▸ EXCERPT TO READ
════

CEE Raises Venous Thrombosis Risk vs Estradiol for Oral HRT in Case-Control Study

October 01, 2013

SEATTLE, WA — In a case-control study based on a cohort of women on oral hormone-replacement therapy (HRT), those using conjugated equine estrogens (CEEs) showed twice the risk of incident venous thrombosis when followed for up to seven years compared with women taking estradiol[1]. A trend of increasing MI risk with CEEs was well short of significance, and there was no significant difference for risk of ischemic stroke in the analysis, based on the experience of women in a Washington state health maintenance organization (HMO).

"If confirmed, the results would provide valuable information to women and their healthcare professionals when making safety decisions regarding available hormone-therapy options for menopausal symptom management," write the authors, led by Dr Nicholas L Smith (University of Washington, Seattle). Their analysis, based on a Heart and Vascular Health (HVH) study cohort, was published online September 30, 2013 in JAMA Internal Medicine.

The findings suggest that the risk of "avoidable venous and possibly cardiac thrombotic events may be lowered by selecting lower-risk medications." Whether estradiol is in fact lower risk compared with CEEs in such patients must be left to more definitive studies, according to the group.

Participants in the case-control study, all women on oral HRT, were followed for venous thrombosis, MI, and ischemic stroke from January 1, 2003 to the end of 2009. Comparison of the two types of oral estrogen was made possible by a February 1, 2005 change in the HMO's preferred formulary estrogen from CEE to estradiol, which it did "to save on drug costs."

Women in the cohort study who experienced a venous thrombosis (that is, deep vein thrombosis or pulmonary embolism [n=68]), MI (n=67), or ischemic stroke (n=48) were matched to 201 controls based on sex, decade of age, treated hypertension status, and calendar year of identification. The controls had no history of such ischemic events. All were on oral HRT, and none were on anticoagulants.

Adjusted* Risk of Venous Thrombosis, MI, and Ischemic Stroke Associated With Current Use of Oral CEE vs Oral Estradiol

End points OR (95% CI) p
Venous thrombosis 2.08 (1.02–4.27) 0.045
MI 1.87 (0.91–3.84) 0.09
Ischemic stroke 1.13 (0.55–2.31) 0.74

*All three analyses adjusted for age, race/ethnicity, body-mass index, current statin use, estrogen daily dose, current progestogen use, current smoking status, treated hypertension, treated diabetes, prevalent cardiovascular disease, and the number of clinic visits in the year before the index date; venous thrombosis further adjusted for cancer history; MI and ischemic stroke further adjusted for systolic blood pressure and total-cholesterol level.

════

▸ Extracted page text data
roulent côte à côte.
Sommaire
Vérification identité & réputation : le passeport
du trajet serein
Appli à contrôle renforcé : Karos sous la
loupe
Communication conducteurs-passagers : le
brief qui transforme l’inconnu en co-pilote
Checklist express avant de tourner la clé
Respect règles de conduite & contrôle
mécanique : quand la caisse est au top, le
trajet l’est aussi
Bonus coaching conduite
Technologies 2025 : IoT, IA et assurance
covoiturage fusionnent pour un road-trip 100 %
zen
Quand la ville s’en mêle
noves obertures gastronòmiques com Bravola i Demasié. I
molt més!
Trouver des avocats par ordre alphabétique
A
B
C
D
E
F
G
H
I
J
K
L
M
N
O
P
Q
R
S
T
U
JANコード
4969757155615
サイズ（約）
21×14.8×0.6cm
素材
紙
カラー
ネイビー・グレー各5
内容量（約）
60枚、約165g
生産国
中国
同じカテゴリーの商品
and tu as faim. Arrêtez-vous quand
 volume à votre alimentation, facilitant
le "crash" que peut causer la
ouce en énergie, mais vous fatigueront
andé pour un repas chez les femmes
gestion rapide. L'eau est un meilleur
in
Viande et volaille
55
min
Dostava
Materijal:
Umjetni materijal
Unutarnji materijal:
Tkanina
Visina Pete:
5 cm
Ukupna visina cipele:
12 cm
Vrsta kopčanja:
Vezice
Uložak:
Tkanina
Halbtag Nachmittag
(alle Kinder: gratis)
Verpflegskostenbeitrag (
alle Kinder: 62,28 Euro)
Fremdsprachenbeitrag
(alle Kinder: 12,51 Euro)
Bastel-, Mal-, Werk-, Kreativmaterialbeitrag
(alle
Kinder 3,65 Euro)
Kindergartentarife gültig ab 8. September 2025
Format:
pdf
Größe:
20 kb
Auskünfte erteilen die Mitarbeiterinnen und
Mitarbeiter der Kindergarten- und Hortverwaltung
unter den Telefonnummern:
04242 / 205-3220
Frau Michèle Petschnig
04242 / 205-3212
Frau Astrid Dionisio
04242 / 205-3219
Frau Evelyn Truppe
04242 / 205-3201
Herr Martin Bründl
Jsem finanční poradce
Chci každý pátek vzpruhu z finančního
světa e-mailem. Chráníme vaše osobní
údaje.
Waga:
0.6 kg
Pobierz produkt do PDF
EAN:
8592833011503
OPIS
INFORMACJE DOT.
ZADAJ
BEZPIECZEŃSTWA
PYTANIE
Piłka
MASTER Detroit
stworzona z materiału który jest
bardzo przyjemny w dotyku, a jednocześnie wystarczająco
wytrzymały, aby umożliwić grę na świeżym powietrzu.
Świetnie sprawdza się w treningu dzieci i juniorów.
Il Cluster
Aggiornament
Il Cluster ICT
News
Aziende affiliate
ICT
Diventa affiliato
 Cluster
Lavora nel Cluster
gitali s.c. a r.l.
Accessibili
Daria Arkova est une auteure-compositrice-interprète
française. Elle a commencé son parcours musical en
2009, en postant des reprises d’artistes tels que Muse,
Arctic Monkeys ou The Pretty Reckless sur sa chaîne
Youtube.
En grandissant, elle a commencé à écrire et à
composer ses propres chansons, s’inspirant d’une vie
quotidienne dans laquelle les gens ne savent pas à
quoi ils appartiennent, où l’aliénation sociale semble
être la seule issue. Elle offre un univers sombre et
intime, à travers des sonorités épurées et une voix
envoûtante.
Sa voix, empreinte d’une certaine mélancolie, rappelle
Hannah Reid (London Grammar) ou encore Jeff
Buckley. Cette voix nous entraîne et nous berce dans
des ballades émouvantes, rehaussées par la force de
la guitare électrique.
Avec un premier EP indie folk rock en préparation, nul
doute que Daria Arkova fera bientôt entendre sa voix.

════

Rewrite the passage of the report on estrogen type and venous thrombosis risk, starting at "October 01, 2013" and ending at "maintenance organization (HMO).", changing "hormone-replacement therapy" to "hormone therapy".

October 01, 2013

SEATTLE, WA — In a case-control study based on a cohort of women on oral hormone therapy (HRT), those using conjugated equine estrogens (CEEs) showed twice the risk of incident venous thrombosis when followed for up to seven years compared with women taking estradiol[1]. A trend of increasing MI risk with CEEs was well short of significance, and there was no significant difference for risk of ischemic stroke in the analysis, based on the experience of women in a Washington state health maintenance organization (HMO).